─── Provided records ───

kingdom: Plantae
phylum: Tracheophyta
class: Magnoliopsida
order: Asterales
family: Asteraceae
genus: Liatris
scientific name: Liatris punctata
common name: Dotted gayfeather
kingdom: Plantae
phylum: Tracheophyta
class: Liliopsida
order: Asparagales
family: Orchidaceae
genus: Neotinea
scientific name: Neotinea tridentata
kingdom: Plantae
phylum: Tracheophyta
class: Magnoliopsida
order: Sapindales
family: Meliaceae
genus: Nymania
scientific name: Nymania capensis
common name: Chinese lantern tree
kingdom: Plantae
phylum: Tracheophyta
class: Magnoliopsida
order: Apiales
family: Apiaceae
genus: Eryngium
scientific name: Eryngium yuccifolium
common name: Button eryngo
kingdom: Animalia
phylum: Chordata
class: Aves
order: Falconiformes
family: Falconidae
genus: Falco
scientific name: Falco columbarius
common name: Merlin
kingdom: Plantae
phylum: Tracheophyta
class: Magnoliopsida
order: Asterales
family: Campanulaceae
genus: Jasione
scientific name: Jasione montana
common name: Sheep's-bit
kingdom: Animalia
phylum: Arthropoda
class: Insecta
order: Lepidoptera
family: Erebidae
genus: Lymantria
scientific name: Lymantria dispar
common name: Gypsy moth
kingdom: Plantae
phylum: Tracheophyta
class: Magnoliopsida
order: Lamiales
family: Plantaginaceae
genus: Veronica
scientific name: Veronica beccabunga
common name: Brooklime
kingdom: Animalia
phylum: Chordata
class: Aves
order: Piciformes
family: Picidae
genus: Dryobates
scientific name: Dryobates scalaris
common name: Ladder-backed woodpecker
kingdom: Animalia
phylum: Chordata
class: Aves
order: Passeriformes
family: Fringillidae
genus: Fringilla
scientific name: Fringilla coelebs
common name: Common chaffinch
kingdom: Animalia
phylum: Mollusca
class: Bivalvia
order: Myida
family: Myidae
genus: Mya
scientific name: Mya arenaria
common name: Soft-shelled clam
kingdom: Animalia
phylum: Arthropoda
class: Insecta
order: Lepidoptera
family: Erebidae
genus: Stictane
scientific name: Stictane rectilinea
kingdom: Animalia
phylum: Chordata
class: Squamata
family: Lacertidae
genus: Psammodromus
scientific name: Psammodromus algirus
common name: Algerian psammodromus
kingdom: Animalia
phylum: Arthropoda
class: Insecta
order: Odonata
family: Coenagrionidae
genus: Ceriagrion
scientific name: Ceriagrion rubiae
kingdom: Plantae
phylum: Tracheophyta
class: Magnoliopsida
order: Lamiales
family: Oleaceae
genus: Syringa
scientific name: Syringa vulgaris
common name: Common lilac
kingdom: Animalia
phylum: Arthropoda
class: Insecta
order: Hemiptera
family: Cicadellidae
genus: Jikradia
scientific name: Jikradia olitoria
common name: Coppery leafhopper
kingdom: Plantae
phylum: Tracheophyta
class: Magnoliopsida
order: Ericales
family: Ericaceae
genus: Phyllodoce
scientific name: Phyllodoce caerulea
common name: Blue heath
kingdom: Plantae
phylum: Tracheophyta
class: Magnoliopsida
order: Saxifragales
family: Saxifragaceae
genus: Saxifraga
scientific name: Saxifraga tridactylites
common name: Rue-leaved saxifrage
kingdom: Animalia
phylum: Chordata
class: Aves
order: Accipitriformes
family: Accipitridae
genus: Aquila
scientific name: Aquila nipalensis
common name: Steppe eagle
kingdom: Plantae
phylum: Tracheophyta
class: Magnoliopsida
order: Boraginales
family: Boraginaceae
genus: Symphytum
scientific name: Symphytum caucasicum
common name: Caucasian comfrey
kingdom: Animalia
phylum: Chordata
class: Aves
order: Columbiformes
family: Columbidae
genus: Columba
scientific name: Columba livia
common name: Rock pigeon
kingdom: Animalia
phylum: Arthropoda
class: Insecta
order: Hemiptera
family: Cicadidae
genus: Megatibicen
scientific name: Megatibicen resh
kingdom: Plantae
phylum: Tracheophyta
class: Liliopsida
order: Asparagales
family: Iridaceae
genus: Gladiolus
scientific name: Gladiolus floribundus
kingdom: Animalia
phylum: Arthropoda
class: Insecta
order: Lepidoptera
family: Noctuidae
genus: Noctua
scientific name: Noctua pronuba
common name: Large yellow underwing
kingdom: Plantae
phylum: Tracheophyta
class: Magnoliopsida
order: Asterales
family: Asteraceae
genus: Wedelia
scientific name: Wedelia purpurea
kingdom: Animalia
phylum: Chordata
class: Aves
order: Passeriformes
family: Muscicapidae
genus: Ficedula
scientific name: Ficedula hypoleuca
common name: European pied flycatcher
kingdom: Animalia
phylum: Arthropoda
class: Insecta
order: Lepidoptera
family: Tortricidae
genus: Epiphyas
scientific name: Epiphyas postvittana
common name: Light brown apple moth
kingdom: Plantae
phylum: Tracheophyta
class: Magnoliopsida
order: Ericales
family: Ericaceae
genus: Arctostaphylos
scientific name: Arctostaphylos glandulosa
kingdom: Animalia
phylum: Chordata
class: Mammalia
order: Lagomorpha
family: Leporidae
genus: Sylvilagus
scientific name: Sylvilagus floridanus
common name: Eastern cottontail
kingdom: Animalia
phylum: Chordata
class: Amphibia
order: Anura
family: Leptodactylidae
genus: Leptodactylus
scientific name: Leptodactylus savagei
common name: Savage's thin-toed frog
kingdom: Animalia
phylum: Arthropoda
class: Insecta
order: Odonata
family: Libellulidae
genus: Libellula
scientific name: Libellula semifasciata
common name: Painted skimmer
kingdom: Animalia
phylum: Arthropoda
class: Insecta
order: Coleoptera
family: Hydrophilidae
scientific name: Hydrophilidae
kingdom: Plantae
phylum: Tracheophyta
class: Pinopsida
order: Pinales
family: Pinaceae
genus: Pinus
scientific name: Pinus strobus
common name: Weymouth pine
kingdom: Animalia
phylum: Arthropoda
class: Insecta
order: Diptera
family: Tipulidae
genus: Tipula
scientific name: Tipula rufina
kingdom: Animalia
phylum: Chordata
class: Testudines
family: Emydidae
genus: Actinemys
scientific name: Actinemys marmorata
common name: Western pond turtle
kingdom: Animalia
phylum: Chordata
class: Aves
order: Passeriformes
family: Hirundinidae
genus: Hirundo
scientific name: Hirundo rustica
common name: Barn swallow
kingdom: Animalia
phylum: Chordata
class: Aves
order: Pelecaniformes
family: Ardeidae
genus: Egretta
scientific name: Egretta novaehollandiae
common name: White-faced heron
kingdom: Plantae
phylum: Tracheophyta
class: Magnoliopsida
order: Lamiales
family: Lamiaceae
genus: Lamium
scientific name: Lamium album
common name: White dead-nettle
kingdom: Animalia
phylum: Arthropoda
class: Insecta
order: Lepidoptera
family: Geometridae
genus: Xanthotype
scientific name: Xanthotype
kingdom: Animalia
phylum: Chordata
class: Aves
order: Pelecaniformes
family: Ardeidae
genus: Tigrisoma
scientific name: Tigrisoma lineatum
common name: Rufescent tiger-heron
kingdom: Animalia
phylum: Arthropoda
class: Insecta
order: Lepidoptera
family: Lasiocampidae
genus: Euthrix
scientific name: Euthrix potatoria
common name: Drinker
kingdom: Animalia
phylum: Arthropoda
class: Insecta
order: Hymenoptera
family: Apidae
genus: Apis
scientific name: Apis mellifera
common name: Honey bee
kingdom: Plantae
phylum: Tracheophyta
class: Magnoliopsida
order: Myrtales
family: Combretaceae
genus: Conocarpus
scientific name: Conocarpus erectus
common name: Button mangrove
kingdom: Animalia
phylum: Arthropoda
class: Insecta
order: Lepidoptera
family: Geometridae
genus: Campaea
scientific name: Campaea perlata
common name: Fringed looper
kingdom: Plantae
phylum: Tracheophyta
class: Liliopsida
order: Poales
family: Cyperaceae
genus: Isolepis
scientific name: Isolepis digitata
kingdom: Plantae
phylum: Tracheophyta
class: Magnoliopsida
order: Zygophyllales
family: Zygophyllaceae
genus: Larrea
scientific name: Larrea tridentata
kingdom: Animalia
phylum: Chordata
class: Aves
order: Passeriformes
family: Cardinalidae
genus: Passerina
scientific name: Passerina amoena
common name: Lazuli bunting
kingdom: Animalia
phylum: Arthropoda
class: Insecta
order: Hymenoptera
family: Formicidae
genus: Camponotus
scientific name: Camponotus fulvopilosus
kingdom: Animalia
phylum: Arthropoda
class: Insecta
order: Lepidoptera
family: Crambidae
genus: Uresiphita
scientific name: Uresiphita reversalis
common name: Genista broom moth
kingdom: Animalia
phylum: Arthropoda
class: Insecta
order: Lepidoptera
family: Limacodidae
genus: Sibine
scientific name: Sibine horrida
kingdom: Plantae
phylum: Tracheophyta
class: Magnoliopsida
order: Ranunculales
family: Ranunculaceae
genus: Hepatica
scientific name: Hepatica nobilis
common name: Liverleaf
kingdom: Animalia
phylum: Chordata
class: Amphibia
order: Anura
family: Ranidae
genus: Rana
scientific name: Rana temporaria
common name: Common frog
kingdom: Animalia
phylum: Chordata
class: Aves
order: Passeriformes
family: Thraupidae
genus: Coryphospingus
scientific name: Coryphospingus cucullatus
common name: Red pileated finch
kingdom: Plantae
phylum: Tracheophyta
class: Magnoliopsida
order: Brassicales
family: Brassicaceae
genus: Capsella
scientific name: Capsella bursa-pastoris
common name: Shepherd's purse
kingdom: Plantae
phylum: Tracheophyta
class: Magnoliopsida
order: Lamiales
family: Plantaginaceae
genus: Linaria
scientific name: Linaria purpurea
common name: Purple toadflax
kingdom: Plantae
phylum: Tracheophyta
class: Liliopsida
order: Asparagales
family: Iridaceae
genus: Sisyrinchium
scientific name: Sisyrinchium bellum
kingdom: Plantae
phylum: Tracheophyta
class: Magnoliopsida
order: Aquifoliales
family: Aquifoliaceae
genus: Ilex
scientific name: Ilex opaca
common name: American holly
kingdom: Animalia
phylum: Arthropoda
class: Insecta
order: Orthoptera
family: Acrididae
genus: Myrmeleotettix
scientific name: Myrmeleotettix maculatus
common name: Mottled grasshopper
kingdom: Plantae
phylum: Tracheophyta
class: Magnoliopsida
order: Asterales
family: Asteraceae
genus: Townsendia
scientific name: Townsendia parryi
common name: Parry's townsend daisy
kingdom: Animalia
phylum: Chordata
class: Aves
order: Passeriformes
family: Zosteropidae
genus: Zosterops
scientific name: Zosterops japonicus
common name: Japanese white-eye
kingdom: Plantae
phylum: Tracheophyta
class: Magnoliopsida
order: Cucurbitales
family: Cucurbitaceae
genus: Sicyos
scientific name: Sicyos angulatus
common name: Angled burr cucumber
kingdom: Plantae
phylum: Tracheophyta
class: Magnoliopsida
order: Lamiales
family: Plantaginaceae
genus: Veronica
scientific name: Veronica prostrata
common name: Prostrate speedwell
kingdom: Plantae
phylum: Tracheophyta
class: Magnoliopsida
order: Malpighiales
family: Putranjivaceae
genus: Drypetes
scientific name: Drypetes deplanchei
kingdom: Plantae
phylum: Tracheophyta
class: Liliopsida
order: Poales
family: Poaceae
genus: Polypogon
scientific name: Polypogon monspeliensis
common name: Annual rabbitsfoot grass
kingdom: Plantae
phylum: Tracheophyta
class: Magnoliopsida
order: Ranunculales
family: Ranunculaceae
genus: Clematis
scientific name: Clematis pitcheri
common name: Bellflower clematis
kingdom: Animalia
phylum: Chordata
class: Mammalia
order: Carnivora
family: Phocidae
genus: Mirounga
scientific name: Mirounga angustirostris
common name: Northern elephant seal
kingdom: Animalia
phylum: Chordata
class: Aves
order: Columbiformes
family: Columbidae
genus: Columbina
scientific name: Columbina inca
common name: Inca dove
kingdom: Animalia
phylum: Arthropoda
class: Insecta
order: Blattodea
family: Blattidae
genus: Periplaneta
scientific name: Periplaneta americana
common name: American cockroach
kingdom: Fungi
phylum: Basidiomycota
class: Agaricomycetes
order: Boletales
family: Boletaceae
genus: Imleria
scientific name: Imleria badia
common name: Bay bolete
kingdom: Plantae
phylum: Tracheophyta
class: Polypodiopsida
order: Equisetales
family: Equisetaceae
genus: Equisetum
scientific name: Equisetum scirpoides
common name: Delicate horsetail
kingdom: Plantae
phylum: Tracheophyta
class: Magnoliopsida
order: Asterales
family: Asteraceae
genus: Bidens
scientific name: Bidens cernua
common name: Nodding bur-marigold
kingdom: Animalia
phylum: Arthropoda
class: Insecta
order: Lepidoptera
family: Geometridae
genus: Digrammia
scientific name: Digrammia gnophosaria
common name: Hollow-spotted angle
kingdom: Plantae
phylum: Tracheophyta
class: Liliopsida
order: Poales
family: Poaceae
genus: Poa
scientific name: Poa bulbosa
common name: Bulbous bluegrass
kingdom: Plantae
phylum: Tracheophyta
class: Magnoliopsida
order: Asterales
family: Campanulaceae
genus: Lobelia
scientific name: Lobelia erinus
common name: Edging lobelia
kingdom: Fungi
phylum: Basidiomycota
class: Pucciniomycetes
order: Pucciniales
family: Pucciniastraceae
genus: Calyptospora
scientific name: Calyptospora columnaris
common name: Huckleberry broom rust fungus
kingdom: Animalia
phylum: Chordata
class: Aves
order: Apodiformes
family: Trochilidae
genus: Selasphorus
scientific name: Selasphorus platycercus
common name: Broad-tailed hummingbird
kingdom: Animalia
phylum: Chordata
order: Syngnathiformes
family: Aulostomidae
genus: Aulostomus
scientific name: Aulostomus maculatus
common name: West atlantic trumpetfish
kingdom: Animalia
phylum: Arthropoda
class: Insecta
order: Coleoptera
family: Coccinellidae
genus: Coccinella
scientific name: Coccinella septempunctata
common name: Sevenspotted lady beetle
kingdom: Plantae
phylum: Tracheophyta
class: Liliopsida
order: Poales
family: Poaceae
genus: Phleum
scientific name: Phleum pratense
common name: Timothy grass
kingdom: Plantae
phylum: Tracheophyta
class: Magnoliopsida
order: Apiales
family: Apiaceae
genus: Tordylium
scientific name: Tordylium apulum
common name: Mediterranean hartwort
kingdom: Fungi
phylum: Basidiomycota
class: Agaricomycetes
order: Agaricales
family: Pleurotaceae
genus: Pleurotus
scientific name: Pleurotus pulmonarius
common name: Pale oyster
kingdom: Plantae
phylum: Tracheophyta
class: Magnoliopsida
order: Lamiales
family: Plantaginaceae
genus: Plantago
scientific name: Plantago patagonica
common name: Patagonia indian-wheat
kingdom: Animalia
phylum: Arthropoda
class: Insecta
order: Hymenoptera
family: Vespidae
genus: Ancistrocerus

───

### [What you should do]
Repeat the material word for word, from its first line up to and including the line that contains "genus: Jasione".

### [Task result]
kingdom: Plantae
phylum: Tracheophyta
class: Magnoliopsida
order: Asterales
family: Asteraceae
genus: Liatris
scientific name: Liatris punctata
common name: Dotted gayfeather
kingdom: Plantae
phylum: Tracheophyta
class: Liliopsida
order: Asparagales
family: Orchidaceae
genus: Neotinea
scientific name: Neotinea tridentata
kingdom: Plantae
phylum: Tracheophyta
class: Magnoliopsida
order: Sapindales
family: Meliaceae
genus: Nymania
scientific name: Nymania capensis
common name: Chinese lantern tree
kingdom: Plantae
phylum: Tracheophyta
class: Magnoliopsida
order: Apiales
family: Apiaceae
genus: Eryngium
scientific name: Eryngium yuccifolium
common name: Button eryngo
kingdom: Animalia
phylum: Chordata
class: Aves
order: Falconiformes
family: Falconidae
genus: Falco
scientific name: Falco columbarius
common name: Merlin
kingdom: Plantae
phylum: Tracheophyta
class: Magnoliopsida
order: Asterales
family: Campanulaceae
genus: Jasione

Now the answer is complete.